▶ **PASSAGE SHOWN**:
□ □ □ □ □
OpenCL - FrankBau/meta-marsboard-bsp GitHub Wiki

According to the i.MX6 Graphics User's Guide iMX6 Vivante GPGPU cores are compatible with OpenCL Embedded Profile version 1.1.

For OpenCL acceleration in some software like OpenCV on MarS Board, full profile is required, and therefore, OpenCL acceleration cannot be enabled for those.

See also https://www.toradex.com/de/blog/experimenting-with-opencl-on-apalis-imx6q-system-on-module.

hello_opencl.cpp:

// see https://community.nxp.com/docs/DOC-93984
// http://www.cmsoft.com.br/opencl-tutorial/case-study-high-performance-convolution-using-opencl-__local-memory/
// http://www.tankonyvtar.hu/hu/tartalom/tamop412A/2011-0063_08_opencl_en/ch08s05.html

#include <stdio.h>
#include <stdlib.h>
#include <assert.h>
#include <string.h>
#include <stdint.h>
#include <time.h>

#include <CL/cl.h>

// time diff in nanoseconds                                                                                                                                    
uint64_t diff_time( struct timespec *end_tv, struct timespec *start_tv )
□ □ □ □ □
▶ **RECORDED INFORMATION**:
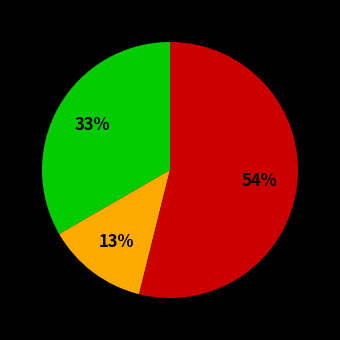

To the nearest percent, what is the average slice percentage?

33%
□ □ □ □ □
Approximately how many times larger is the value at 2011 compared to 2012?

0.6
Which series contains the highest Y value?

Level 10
□ □ □ □ □
▶ **TASK REQUIREMENTS**:
[A] According to the OpenCL wiki page, which OpenCL profile and version are the i.MX6 Vivante GPGPU cores compatible with?
[B] Reproduce the OpenCL wiki page, beginning at the words "#include <CL/cl.h>" and stopping after "timespec *start_tv )", and rename "start_tv" to "begin_tv" throughout that span.

▶ **SOLVED TASKS**:
[A] OpenCL Embedded Profile version 1.1.

[B]
#include <CL/cl.h>

// time diff in nanoseconds                                                                                                                                    
uint64_t diff_time( struct timespec *end_tv, struct timespec *begin_tv )